# OPENING DAY BUCK



## tootall71 (Mar 6, 2014)

Took my personal best buck on Saturday in the first 20 minutes in to my hunt. Hadn't had pics of him for 2 weeks and Saturday he decided to make an appearance @ 5:30! Couldn't believe he came out that early. 20 yards and 150 grains of slick trick later, he's heading for the wall!


----------



## DHower08 (Nov 20, 2015)

St mags are also what we shoot. No reason to shoot any other head


----------



## tootall71 (Mar 6, 2014)

@DHower08 Ol backwoods for this guy


----------



## dugworm (May 23, 2008)

Nice buck.

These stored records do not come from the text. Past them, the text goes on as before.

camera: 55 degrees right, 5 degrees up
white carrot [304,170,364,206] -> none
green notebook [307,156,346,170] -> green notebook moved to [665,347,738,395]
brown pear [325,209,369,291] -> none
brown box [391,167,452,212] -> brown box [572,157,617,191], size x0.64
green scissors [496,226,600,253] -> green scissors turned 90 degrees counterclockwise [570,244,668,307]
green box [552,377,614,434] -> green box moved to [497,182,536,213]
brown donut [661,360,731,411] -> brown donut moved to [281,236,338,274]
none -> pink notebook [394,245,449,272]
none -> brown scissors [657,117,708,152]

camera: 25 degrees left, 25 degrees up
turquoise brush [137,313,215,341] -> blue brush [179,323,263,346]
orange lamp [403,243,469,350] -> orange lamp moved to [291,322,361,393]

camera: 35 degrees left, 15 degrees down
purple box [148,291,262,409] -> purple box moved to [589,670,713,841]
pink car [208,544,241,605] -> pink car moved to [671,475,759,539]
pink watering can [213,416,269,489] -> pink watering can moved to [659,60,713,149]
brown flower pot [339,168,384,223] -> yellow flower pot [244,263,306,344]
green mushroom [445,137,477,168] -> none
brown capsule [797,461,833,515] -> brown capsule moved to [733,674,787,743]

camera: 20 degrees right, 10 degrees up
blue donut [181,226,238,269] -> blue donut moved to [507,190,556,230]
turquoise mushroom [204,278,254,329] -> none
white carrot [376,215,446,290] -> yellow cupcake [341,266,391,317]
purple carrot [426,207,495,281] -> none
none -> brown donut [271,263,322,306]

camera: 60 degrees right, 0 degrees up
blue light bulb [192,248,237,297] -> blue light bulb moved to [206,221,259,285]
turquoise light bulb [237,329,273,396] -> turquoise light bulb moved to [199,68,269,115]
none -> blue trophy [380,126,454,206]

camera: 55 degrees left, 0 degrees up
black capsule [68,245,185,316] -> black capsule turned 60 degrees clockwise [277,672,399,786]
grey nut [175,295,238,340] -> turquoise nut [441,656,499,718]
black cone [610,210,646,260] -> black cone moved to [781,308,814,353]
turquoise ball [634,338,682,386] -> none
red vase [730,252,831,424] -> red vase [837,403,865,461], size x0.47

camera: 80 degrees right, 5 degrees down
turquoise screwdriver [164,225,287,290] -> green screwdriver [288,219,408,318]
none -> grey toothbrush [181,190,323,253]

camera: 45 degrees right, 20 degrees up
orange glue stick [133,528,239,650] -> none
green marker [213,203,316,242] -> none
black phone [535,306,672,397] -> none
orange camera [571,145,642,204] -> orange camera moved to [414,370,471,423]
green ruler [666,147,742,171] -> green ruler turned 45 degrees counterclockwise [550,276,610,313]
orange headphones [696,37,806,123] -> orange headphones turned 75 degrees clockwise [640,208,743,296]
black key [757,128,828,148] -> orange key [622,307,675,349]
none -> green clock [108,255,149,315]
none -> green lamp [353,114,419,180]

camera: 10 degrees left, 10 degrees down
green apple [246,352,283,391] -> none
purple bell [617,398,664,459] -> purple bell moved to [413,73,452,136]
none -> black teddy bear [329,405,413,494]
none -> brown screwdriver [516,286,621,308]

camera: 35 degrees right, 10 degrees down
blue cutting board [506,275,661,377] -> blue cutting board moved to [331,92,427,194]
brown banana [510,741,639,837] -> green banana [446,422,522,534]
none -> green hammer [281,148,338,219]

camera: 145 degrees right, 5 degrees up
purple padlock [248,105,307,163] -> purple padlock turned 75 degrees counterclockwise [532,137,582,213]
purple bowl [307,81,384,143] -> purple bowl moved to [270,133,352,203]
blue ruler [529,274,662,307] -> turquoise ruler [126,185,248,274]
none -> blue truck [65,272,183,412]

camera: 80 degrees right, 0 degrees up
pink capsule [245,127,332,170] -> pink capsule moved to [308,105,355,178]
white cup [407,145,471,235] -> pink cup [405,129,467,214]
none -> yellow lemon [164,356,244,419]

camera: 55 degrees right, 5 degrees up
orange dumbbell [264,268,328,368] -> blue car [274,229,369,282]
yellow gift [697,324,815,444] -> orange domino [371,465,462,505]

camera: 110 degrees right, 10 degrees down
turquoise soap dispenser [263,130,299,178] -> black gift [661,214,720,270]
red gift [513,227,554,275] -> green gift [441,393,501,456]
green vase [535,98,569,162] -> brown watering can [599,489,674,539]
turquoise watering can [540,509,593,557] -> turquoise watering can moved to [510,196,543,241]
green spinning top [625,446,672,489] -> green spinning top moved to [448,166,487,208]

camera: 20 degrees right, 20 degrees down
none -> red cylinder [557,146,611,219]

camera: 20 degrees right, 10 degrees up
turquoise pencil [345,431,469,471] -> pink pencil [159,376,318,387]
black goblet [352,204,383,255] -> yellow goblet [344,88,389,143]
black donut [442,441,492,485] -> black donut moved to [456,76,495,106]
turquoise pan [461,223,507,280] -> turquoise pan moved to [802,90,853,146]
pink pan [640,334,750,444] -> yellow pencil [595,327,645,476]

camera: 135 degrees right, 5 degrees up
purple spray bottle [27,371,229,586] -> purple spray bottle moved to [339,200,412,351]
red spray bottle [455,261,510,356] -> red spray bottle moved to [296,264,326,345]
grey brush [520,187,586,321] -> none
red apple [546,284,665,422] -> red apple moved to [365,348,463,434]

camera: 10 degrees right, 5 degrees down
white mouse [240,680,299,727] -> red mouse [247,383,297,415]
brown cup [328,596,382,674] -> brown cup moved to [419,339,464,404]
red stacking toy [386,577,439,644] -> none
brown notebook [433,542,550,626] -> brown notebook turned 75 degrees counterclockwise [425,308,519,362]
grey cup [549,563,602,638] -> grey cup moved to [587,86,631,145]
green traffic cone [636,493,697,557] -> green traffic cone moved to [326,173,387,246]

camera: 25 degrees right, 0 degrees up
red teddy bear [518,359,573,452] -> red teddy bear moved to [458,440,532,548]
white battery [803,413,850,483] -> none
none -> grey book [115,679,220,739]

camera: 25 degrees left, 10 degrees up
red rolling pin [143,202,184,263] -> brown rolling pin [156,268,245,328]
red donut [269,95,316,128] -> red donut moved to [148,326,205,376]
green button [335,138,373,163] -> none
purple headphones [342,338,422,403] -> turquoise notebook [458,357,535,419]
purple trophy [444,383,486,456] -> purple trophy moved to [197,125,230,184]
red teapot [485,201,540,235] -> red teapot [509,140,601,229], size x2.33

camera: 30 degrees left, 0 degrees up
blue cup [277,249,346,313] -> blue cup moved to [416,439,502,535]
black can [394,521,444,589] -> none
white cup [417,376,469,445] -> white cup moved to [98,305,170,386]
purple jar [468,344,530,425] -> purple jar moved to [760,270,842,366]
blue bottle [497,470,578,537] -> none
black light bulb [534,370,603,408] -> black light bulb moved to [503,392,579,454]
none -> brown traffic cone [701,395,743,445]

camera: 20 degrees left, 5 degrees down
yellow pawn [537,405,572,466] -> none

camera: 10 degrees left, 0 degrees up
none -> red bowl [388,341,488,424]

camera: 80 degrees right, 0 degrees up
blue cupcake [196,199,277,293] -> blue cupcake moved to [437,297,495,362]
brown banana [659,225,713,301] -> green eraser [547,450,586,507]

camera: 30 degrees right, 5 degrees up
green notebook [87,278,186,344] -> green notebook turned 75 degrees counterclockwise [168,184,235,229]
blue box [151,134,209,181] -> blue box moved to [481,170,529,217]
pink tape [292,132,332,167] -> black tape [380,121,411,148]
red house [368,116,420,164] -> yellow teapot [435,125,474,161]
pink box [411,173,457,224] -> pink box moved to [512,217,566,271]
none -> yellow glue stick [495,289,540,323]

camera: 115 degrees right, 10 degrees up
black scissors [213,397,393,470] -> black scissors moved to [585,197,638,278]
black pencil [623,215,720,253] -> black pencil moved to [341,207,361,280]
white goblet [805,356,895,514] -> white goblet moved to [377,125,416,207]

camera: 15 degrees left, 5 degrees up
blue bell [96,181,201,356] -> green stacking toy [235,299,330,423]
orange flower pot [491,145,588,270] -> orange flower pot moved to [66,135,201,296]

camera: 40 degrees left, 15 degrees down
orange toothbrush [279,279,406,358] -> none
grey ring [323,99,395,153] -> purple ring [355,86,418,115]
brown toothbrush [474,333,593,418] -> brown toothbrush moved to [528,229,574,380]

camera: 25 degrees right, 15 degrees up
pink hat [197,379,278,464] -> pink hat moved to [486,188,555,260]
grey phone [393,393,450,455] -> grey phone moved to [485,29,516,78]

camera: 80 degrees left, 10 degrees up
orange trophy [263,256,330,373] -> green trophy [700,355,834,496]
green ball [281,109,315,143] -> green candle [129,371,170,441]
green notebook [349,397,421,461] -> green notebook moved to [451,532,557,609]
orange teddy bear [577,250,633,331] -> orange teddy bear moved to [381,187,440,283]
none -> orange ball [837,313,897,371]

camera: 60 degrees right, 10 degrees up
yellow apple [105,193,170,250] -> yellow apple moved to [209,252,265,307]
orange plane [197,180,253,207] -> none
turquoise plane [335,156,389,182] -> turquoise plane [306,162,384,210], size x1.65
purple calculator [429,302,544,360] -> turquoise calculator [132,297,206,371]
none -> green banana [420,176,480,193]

Awful vid.


----------



## ya13ya03 (Sep 21, 2010)

Congratulations on a great buck.


----------



## jaybird71 (May 31, 2017)

tootall71 said:


> Took my personal best buck on Saturday in the first 20 minutes in to my hunt. Hadn't had pics of him for 2 weeks and Saturday he decided to make an appearance @ 5:30! Couldn't believe he came out that early. 20 yards and 150 grains of slick trick later, he's heading for the wall!
> 
> 
> 
> ...


congrats on a nice buck


----------



## Buckeye509 (Feb 18, 2021)

Very nice. Congratulations!


----------



## Muddy (May 7, 2017)

Nice buck, congrats. I’ll check out the the video. I’m sure it’s entertaining and all on topic!


----------



## BuckeyeCrappie1965 (Jul 15, 2019)

Congratulations


----------



## shot1buck (Feb 23, 2011)

Nice buck


----------